* **What is expected**
The records below are to be transcribed exactly as they appear.

* **Data to use**
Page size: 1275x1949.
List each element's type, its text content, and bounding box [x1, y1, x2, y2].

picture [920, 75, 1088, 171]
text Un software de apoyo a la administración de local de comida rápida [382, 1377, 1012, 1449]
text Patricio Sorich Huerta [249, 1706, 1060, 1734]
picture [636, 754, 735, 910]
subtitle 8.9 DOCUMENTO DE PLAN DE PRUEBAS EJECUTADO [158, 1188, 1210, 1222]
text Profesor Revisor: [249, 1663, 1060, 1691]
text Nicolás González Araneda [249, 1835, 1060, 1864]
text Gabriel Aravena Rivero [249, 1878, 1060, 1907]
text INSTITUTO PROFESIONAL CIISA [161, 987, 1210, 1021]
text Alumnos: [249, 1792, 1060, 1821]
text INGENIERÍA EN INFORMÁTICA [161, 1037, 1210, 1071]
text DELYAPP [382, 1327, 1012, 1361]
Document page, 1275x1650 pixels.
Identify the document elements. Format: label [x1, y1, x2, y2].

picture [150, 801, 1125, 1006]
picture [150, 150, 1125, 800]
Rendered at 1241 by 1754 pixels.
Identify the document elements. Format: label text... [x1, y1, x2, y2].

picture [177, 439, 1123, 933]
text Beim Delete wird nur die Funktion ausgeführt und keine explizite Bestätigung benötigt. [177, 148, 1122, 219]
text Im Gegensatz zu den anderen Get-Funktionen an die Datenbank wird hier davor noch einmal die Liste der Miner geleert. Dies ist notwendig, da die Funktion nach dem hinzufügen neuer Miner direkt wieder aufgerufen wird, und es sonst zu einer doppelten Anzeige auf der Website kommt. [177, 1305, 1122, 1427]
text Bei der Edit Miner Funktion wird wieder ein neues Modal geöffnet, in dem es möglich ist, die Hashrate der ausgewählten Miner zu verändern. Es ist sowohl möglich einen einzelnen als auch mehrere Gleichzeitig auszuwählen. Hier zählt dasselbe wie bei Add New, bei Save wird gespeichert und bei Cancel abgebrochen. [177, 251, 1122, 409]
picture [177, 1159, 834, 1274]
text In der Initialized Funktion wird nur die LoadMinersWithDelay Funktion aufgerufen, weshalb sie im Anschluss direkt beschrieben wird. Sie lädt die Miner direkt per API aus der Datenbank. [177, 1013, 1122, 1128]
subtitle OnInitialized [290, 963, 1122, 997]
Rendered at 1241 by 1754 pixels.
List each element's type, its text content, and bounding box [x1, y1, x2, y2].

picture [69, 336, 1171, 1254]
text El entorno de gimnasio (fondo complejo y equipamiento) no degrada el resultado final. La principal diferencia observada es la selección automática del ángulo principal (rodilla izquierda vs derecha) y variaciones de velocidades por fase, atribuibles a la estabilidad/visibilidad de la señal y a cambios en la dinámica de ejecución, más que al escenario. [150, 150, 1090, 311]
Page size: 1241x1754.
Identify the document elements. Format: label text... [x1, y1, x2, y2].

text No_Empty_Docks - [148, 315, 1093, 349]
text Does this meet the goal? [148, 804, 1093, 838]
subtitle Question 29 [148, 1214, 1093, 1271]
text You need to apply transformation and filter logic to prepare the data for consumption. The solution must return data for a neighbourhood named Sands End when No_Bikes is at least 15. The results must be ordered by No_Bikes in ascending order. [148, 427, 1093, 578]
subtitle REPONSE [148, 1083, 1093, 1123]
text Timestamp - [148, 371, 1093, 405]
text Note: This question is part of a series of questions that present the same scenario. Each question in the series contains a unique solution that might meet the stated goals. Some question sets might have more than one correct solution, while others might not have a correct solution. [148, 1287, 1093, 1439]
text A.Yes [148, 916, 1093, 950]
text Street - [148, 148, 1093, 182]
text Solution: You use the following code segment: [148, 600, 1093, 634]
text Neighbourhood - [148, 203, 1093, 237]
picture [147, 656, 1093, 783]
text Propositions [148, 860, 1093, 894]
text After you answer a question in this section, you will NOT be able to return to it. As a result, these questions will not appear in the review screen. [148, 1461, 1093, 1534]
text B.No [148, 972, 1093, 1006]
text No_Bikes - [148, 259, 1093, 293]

* **Answer section**
Page size: 1275x1949.
List each element's type, its text content, and bounding box [x1, y1, x2, y2].

picture [920, 75, 1088, 171]
text Un software de apoyo a la administración de local de comida rápida [382, 1377, 1012, 1449]
text Patricio Sorich Huerta [249, 1706, 1060, 1734]
picture [636, 754, 735, 910]
subtitle 8.9 DOCUMENTO DE PLAN DE PRUEBAS EJECUTADO [158, 1188, 1210, 1222]
text Profesor Revisor: [249, 1663, 1060, 1691]
text Nicolás González Araneda [249, 1835, 1060, 1864]
text Gabriel Aravena Rivero [249, 1878, 1060, 1907]
text INSTITUTO PROFESIONAL CIISA [161, 987, 1210, 1021]
text Alumnos: [249, 1792, 1060, 1821]
text INGENIERÍA EN INFORMÁTICA [161, 1037, 1210, 1071]
text DELYAPP [382, 1327, 1012, 1361]
Document page, 1275x1650 pixels.
Identify the document elements. Format: label [x1, y1, x2, y2].

picture [150, 801, 1125, 1006]
picture [150, 150, 1125, 800]
Rendered at 1241 by 1754 pixels.
Identify the document elements. Format: label text... [x1, y1, x2, y2].

picture [177, 439, 1123, 933]
text Beim Delete wird nur die Funktion ausgeführt und keine explizite Bestätigung benötigt. [177, 148, 1122, 219]
text Im Gegensatz zu den anderen Get-Funktionen an die Datenbank wird hier davor noch einmal die Liste der Miner geleert. Dies ist notwendig, da die Funktion nach dem hinzufügen neuer Miner direkt wieder aufgerufen wird, und es sonst zu einer doppelten Anzeige auf der Website kommt. [177, 1305, 1122, 1427]
text Bei der Edit Miner Funktion wird wieder ein neues Modal geöffnet, in dem es möglich ist, die Hashrate der ausgewählten Miner zu verändern. Es ist sowohl möglich einen einzelnen als auch mehrere Gleichzeitig auszuwählen. Hier zählt dasselbe wie bei Add New, bei Save wird gespeichert und bei Cancel abgebrochen. [177, 251, 1122, 409]
picture [177, 1159, 834, 1274]
text In der Initialized Funktion wird nur die LoadMinersWithDelay Funktion aufgerufen, weshalb sie im Anschluss direkt beschrieben wird. Sie lädt die Miner direkt per API aus der Datenbank. [177, 1013, 1122, 1128]
subtitle OnInitialized [290, 963, 1122, 997]
Rendered at 1241 by 1754 pixels.
List each element's type, its text content, and bounding box [x1, y1, x2, y2].

picture [69, 336, 1171, 1254]
text El entorno de gimnasio (fondo complejo y equipamiento) no degrada el resultado final. La principal diferencia observada es la selección automática del ángulo principal (rodilla izquierda vs derecha) y variaciones de velocidades por fase, atribuibles a la estabilidad/visibilidad de la señal y a cambios en la dinámica de ejecución, más que al escenario. [150, 150, 1090, 311]
Page size: 1241x1754.
Identify the document elements. Format: label text... [x1, y1, x2, y2].

text No_Empty_Docks - [148, 315, 1093, 349]
text Does this meet the goal? [148, 804, 1093, 838]
subtitle Question 29 [148, 1214, 1093, 1271]
text You need to apply transformation and filter logic to prepare the data for consumption. The solution must return data for a neighbourhood named Sands End when No_Bikes is at least 15. The results must be ordered by No_Bikes in ascending order. [148, 427, 1093, 578]
subtitle REPONSE [148, 1083, 1093, 1123]
text Timestamp - [148, 371, 1093, 405]
text Note: This question is part of a series of questions that present the same scenario. Each question in the series contains a unique solution that might meet the stated goals. Some question sets might have more than one correct solution, while others might not have a correct solution. [148, 1287, 1093, 1439]
text A.Yes [148, 916, 1093, 950]
text Street - [148, 148, 1093, 182]
text Solution: You use the following code segment: [148, 600, 1093, 634]
text Neighbourhood - [148, 203, 1093, 237]
picture [147, 656, 1093, 783]
text Propositions [148, 860, 1093, 894]
text After you answer a question in this section, you will NOT be able to return to it. As a result, these questions will not appear in the review screen. [148, 1461, 1093, 1534]
text B.No [148, 972, 1093, 1006]
text No_Bikes - [148, 259, 1093, 293]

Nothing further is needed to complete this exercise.